Un país solitario y disperso
Si algo se ha mantenido estable en la poesía boliviana desde principios del siglo pasado es su resistencia en medio de un ambiente convulso y con un contexto para la publicación que nunca fue de los mejores. En la primera mitad del siglo, resaltan los nombres de Ricardo Jaimes Freyre, que llevó el modernismo al país, y Franz Tamayo, otro de los pilares de esta época, que hizo dialogar su obra con las de otros autores antes que con su propio medio. Este recorrido será continuado por poetas como Óscar Cerruto, Pedro Shimose y más recientemente Rubén Vargas. Avanzando en el tiempo, aparece una poesía acosada por lo externo en tanto medio decadente. La ciudad será la metáfora de los desastres y el tedio del progreso para Gregorio Reynolds, mientras que su contemporáneo, José Eduardo Guerra, no encontrará en ella nada más que falsedad y mentira. Esta misma reacción angustiosa ante la ciudad reaparecerá décadas más tarde en Reynaldo López, Luis Luksic o Sergio Suárez.

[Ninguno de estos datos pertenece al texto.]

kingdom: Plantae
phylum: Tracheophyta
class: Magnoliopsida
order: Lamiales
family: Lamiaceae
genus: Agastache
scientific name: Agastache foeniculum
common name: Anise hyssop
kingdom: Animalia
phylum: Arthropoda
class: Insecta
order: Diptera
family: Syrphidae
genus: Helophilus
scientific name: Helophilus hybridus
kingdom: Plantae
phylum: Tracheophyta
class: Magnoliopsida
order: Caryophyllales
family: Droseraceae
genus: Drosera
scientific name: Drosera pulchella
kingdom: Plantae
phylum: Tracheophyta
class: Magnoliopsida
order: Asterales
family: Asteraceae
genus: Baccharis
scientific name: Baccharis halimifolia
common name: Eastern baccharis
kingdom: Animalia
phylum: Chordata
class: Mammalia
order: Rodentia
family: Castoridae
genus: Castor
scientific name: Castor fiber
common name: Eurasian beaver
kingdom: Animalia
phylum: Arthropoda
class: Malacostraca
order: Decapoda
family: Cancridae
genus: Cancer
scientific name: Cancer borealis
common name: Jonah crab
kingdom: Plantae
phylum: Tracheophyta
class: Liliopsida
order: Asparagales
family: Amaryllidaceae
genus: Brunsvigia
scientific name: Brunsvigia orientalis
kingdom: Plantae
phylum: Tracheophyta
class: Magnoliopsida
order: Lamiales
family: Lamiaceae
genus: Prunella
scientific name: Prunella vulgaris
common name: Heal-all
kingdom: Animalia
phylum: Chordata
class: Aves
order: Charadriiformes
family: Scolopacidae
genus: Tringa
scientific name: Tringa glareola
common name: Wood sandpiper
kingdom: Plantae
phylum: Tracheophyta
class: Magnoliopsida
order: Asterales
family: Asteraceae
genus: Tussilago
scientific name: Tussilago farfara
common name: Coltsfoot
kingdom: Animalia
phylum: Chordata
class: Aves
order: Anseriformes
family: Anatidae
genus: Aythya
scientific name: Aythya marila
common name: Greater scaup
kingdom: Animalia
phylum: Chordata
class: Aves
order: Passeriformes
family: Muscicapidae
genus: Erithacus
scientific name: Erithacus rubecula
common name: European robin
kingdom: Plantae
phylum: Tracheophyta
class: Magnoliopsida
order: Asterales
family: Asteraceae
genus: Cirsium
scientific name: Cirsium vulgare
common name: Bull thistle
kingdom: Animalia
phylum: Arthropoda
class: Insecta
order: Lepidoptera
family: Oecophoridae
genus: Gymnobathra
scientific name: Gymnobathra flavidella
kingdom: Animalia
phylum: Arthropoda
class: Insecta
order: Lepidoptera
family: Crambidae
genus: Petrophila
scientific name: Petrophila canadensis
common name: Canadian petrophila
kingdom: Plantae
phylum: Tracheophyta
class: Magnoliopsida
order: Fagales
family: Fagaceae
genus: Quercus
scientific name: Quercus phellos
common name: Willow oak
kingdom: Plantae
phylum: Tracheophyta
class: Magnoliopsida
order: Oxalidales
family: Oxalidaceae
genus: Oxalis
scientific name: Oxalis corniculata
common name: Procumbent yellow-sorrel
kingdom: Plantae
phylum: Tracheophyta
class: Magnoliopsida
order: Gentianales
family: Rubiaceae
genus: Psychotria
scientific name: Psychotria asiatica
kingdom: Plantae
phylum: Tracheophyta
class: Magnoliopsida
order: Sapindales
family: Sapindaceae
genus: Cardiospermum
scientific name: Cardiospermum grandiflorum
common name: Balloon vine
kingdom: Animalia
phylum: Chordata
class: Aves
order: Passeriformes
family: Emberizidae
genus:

Los poetas de los noventa muestran la resistencia de un género tan solitario y disperso como el país
Eduardo Mitre, preciso, sensual e incisivo, es una de las más importantes voces actuales
Ya rozando la mitad de siglo, nos encontramos con la segunda Gesta Bárbara (la primera se había fundado en 1918), el único grupo literario que tuvo verdadera trascendencia en Bolivia, cuyos propósitos, a tono con la época, apuntaban a la experimentación formal desde una poesía comprometida socialmente. Entre sus integrantes destacan Julio de la Vega, al que Mitre definió como "poeta del viaje y de la aventura", en la misma medida que del amor; Gustavo Medinaceli, el más evidente heredero del surrealismo; o Alcira Cardona, una poeta profundamente consciente del mal, el horror y la locura. Entre los años cincuenta y setenta, publican el grueso de su obra dos poetas que, con voces muy diferentes entre sí, dejaron una huella tan honda que incluso hoy es posible seguirle el rastro. Ellos son Óscar Cerruto y Jaime Sáenz. Cerruto, desde una poesía donde la soledad está presente en varios planos, transmite una honda desconfianza por las palabras. Cercana a esta sensibilidad, se sitúa la poesía de Roberto Echazú, dueña de un depurado lenguaje breve y preciso, desde el que explora sus dos grandes temas: el amor y la muerte.
Por muy diferentes derroteros
transcurren los extensos versos de Jaime Sáenz, a quien tanto su obra como su desbordada vida convirtieron en uno de los más grandes iconos de la literatura boliviana. En su poesía y en su narrativa se mezcla la estética andina con una fuerte filosofía mística que avanza en pos del conocimiento de lo desconocido, del otro lado, de la muerte. A finales de los años sesenta, comienza a publicar otra generación de escritores entre los que se hallan las más importantes voces actuales. Una de las figuras más visibles es Eduardo Mitre, tan preciso e incisivo en la mirada como en el lenguaje, convoca en su poesía objetos, lugares y personas dotándolos de la sensualidad de sus palabras. Pedro Shimose, otro de los pilares de la poesía actual, imprimió en las letras bolivianas una inteligente vena irónica. Un tono diferente, más diáfano, está en la voz de Matilde Casazola, que se pasea entre lo claro y lo oscuro, para hablar del cuerpo, el (des)amor o la muerte.
Dando un paso más adelante se encuentran Humberto Quino y Julio Barriga, cercanos, cada uno a su manera, a la antipoesía de Nicanor Parra. Junto a ellos se podría situar Jorge Campero, que restaura la voz de otro territorio, al incluir en su poesía el espacio inexplorado de las tradiciones guaraníes. Otras propuestas originales se hallan en las obras de María Soledad Quiroga o Vilma Tapia, quizá continuadoras de Yolanda Bedregal, de quien heredaron la brevedad y pureza al elegir las palabras y concentrarlas en ideas o imágenes relampagueantes y precisas, a la manera del haiku japonés. En la misma generación, aunque con otras preocupaciones, detienen su mirada Juan Carlos Orihuela y Marcia Mogro, atentos al devenir del país, la sociedad y al transcurso de un tiempo que finalmente acabará desvaneciéndose en la nada.
Finalmente, entre los que comenzaron a publicar a mediados de los noventa, se destaca la sobriedad con que Benjamín Chávez desentraña al hombre moderno desde el objeto amoroso; la intuición de Mónica Velásquez para mirarse a sí y mirar lo otro; o propuestas poéticas tan variadas como las de Omar Rocha, Gustavo Cárdenas, Rodolfo Ortiz o Rubén Vargas, como una breve muestra de la vitalidad y resistencia de poetas solitarios y dispersos, como este país.